The drillers used an oil-based drilling mud to avoid destabilization of the gas hydrates by the salts within the more conventional water-based mud. And, also to avoid damage to the hydrates, the mud was cooled to about 30 degrees Fahrenheit. A wireline coring system enabled rapid recovery of core from the well, again to ensure that intact hydrate samples could be retrieved for laboratory testing. Several drilling service companies assisted with the drilling and sampling operation.
Once the hydrates samples were recovered they had to be kept cold, to prevent them from decomposing.
In addition to providing samples of gas hydrate-bearing rock, the well enabled a verification of the petroleum geology of a gas hydrate deposit in a relatively shallow reservoir setting.
“We penetrated in the first core a fairly hard shale layer which gave us more confidence that there may be an adequate (reservoir) seal in the shallow sediments,” said Project Manager Robert Hunter of ASRC Energy Services.

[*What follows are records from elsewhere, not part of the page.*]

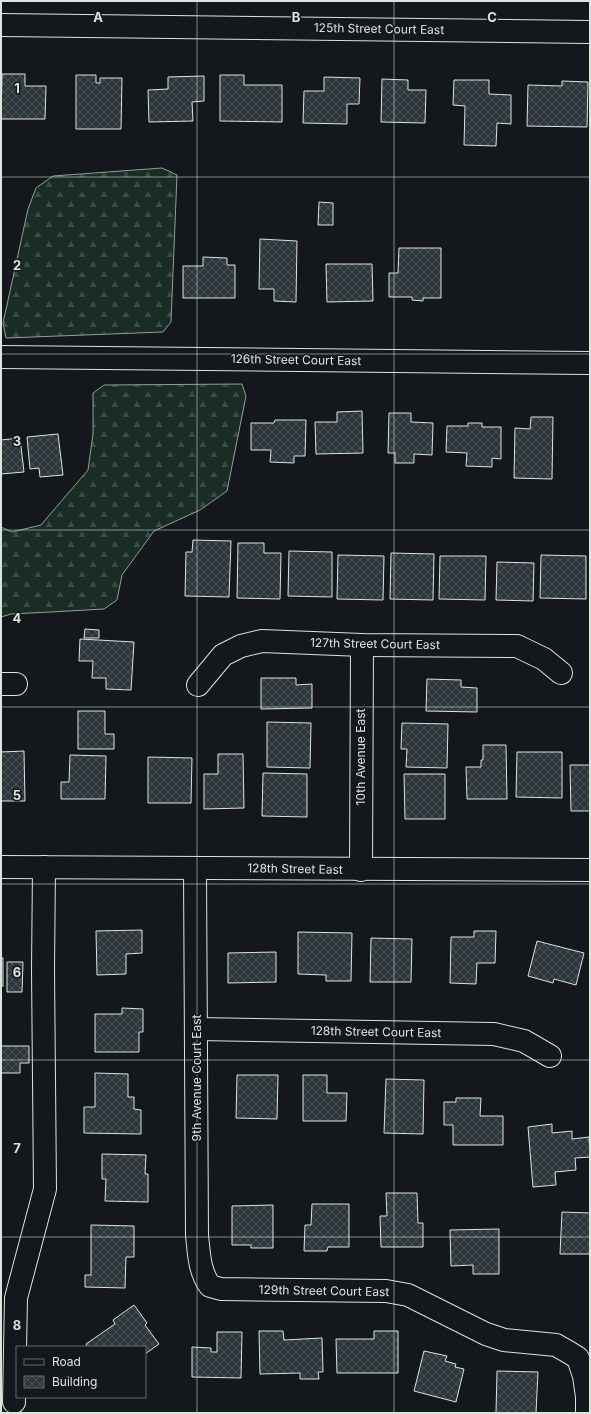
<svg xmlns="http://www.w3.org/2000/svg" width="591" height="1414" viewBox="0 0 591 1414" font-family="Inter,sans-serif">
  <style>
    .forest { fill: url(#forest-firs); stroke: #939e99 }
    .building { fill: url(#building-cross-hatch); stroke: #d8e6dc }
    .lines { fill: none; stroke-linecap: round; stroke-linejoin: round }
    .minor-casing { stroke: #d8e6dc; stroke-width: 24 }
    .minor { stroke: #14181c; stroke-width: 22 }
    .grid { fill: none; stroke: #d8e6dc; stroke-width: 1; stroke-opacity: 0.55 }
    .labels { text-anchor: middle; stroke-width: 3; stroke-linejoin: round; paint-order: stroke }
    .street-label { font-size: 12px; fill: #d8e6dc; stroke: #14181c }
    .grid-label { font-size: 13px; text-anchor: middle; font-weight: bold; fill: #d8e6dc; stroke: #14181c; stroke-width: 3; stroke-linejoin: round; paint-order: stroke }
  </style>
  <defs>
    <pattern id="forest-firs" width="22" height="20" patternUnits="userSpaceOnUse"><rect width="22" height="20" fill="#1a2d24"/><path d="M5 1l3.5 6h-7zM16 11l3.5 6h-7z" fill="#3b4b43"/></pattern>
    <pattern id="building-cross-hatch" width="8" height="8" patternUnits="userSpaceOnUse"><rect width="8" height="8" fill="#2c363c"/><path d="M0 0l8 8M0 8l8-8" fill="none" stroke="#4a5358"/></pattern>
  </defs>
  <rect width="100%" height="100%" fill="#14181c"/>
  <g class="forest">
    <path d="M162,168L177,175L171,322L163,332L6,338L3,323L28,209L36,188L53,176Z"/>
    <path d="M242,384L246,396L227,491L200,510L154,531L122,575L117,600L104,609L51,612L11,614L1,617V527L12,532L41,525L88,470L93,434V393L104,385Z"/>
  </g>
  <g class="building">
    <path d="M2,74H25V86H46L45,119H1Z"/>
    <path d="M76,75H96V83H100V78H122L121,129H76Z"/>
    <path d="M220,75H244V85H282V122L220,121Z"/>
    <path d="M204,76V101L192,102L193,121L149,122L148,90L168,89V77Z"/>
    <path d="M324,77L360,78L359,104H347V124L303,123L304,91H324Z"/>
    <path d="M382,79L408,80V90H426L425,123L381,122Z"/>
    <path d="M454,80H489V94L511,95V124L497,123L496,146L464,145L465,106L453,105Z"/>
    <path d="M562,81L588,82L587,127L527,126L528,85L562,86Z"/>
    <path d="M319,202L333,203V225H318Z"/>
    <path d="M260,239L297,241L296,302L274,301V289H259Z"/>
    <path d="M399,248H441V298H423V301L412,300V297H389V273H398Z"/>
    <path d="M203,257L227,258V265H235V298H183V266H203Z"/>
    <path d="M326,264H372L373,301L327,302Z"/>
    <path d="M362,411L363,453L316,454L315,422H337V412Z"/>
    <path d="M389,413H411V422L433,423L432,455L414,454V463H395V453H388Z"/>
    <path d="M531,417H553L552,479L514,478L515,428L530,429Z"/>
    <path d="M275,420H306L305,456H294V463L270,462L271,450H251V423H274Z"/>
    <path d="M468,423H482V427H501V459L492,458V467L466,466L467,453L446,452L447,426H468Z"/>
    <path d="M58,434L63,475L40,477L39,468L30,469L27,437Z"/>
    <path d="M20,438L24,472L1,474V440Z"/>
    <path d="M193,540L231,541L229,597L185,596L186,552H192Z"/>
    <path d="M238,543H264V553H281L280,599L237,598Z"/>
    <path d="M289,551L332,552V597L288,596Z"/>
    <path d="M391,553L434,554L433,600L390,599Z"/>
    <path d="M338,555L384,556L383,600L337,599Z"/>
    <path d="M541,555L586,556V599L540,598Z"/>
    <path d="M440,556H486L485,600L439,599Z"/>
    <path d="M497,562L534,563L533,601L496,600Z"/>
    <path d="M85,629L99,630V638H84Z"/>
    <path d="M80,639L134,642L131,690L106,689V678H92L93,661H79Z"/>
    <path d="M261,678H296V685L312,684V708L261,709Z"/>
    <path d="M427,679L461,680V687L477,688V712L426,711Z"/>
    <path d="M78,711H105V734H114V749H78Z"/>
    <path d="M267,722L311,723L310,768L267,767Z"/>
    <path d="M402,723L448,724L447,768L406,767L407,749H401Z"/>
    <path d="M483,745H506L507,799H467L466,767H481V760H483Z"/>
    <path d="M24,751L25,801H1V752Z"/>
    <path d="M517,752H562V798L516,797Z"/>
    <path d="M218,754H243L244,808L204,809V774H218Z"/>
    <path d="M70,755L106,756L105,799H61V782H69Z"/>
    <path d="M148,757L192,758L191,803H148Z"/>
    <path d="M570,765H590V811H571Z"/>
    <path d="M263,773L307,774V817L262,816Z"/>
    <path d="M404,774H445V819H405Z"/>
    <path d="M142,930V953L126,954V974L97,975L96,931Z"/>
    <path d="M474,931H496L495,963H477L476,984L450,983L451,937H474Z"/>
    <path d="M298,932L352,933L351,981H326V975L298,974Z"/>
    <path d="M371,938L412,939L411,982H370Z"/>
    <path d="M537,941L584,953L576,985L554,979L553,983L528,976Z"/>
    <path d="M276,952V982L228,983V953Z"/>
    <rect x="1" y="958" width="2" height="28"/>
    <path d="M7,962H23L22,992H7Z"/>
    <path d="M122,1008L143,1009V1032H139V1052H95V1014H122Z"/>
    <path d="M1,1046H29V1063H20V1073H1Z"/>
    <path d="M95,1073L128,1074V1097H134V1109L141,1110V1134L84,1133V1107H95Z"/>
    <path d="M237,1075H278L277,1119L236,1118Z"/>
    <path d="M303,1075H327V1093H347L346,1121H303Z"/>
    <path d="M386,1079L424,1080L423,1134L384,1133Z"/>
    <path d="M456,1098H481L480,1116H503V1145H453V1125H444V1102H456Z"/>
    <path d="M552,1124V1133L572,1131V1139L589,1137L590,1157L575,1158L576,1170L555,1172L556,1185L533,1187L528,1127Z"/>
    <path d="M102,1154L146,1155L145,1174H148V1202L105,1201L106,1179H102Z"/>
    <path d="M386,1193H417L418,1223H423V1247H381L380,1216H387Z"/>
    <path d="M312,1204H349V1247H328L327,1251H304L305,1225H311Z"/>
    <path d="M273,1205V1248H251V1245H232V1206Z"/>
    <path d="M562,1212L590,1213V1254H560Z"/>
    <path d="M91,1225L134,1226V1257H126L125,1288L85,1287V1275H91Z"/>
    <path d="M499,1229V1274H473V1265L451,1266L450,1230Z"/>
    <path d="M134,1305L147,1323L145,1325L159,1344L145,1354V1347H88L86,1344L115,1324L113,1320Z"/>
    <path d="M259,1331H283L284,1340L322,1338L323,1372H318L319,1379H300V1373L260,1374Z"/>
    <path d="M374,1331H398V1373H337L336,1339H374Z"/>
    <path d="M217,1332H242L241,1378L192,1377V1347L211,1348V1352H217Z"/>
    <path d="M424,1351L447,1356L445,1361L456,1364L455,1367L464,1369L456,1402L414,1391Z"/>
    <path d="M497,1371L538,1372L536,1413H496Z"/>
  </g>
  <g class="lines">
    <g class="minor-casing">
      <g id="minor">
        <path d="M1,25L590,32"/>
        <path d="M1,357L590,363"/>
        <path d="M1,684H16"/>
        <path d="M198,685L223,655L241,646L262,641L362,645L517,646L544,659L561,673"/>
        <path d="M1,867L590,870"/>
        <path d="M195,869L197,1235C199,1253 199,1271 210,1286L221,1289L386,1291L408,1295L486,1334L504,1340L556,1345L570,1353L578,1358L584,1376L587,1397V1413"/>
        <path d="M361,870L362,645"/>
        <path d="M197,1029L494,1034L524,1041L550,1056"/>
        <path d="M14,1402L16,1298L45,1189L43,969L44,867"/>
      </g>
    </g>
    <use href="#minor" class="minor"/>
  </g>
  <path class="grid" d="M197,1V1413M394,1V1413M1,177H590M1,354H590M1,530H590M1,707H590M1,884H590M1,1060H590M1,1237H590"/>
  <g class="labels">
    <g class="street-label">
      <text transform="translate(379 29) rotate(1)" y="4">125th Street Court East</text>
      <text transform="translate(296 360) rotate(1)" y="4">126th Street Court East</text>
      <text transform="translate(375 644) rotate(1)" y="4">127th Street Court East</text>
      <text transform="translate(361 757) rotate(-90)" y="4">10th Avenue East</text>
      <text transform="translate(295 869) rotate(1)" y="4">128th Street East</text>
      <text transform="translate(376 1032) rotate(1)" y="4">128th Street Court East</text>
      <text transform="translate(197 1078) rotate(-90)" y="4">9th Avenue Court East</text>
      <text transform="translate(324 1291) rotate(1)" y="4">129th Street Court East</text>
    </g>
  </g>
  <g class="grid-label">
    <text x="98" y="22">A</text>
    <text x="296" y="22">B</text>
    <text x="492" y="22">C</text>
    <text x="17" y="93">1</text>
    <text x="17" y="270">2</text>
    <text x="17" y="446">3</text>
    <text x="17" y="623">4</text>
    <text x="17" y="800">5</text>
    <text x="17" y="977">6</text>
    <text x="17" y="1153">7</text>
    <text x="17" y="1330">8</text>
  </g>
  <rect width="591" height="1414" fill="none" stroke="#d8e6dc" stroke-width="4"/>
  <rect x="16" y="1346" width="130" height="52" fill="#14181c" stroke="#626a69"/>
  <rect x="24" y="1359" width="20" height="6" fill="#14181c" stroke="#626a69"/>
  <text x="52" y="1366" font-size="12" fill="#d8e6dc">Road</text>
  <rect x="24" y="1376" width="20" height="12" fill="url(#building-cross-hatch)" stroke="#626a69"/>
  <text x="52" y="1386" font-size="12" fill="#d8e6dc">Building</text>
</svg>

Following completion of the coring from the well, the team ran a full suite of well logs, followed by a small-scale “micro-dynamics” test of how the gas from the underground hydrates would flow.
Invaluable dataThe well cores, log data and flow test are providing a wealth of information, to enable a better understanding of the potential for gas hydrate production, both on the North Slope and elsewhere.
“We’ve got a gold mine of data,” Boswell said.
The team will now investigate that data to determine, for example, the precise characteristics of the Mount Elbert reservoir and to refine the models for possible gas hydrate production. That investigation might take up to a year, at which point the team will make a decision on the next phase of its project, Digert said.
The plan for that next phase is currently unknown, but could involve drilling another well, perhaps to do a full-scale flow test from the hydrates. A full-scale production test from gas hydrates has never been done and would require new technologies, Hunter said. Another complication arises from the probable need for a gravel drilling pad for a sustained gas hydrate test well, Digert said.
But meantime the team feels more than satisfied with the results from the Mount Elbert well.
“The big deal here is to cut that core and recover it to the surface with stable hydrates in that cold mud, then to run all of our logging tools … and gather those physical and petrophysical data from the zone and … do the (small-scale) flow tests,” Digert said.
The well has provided a confirmation of the model for the seismic identification of gas hydrate deposits, enabled the first ever retrieval of North Slope gas hydrate well cores and the second ever test anywhere in the world of the pressure response of gas hydrates, Collett said.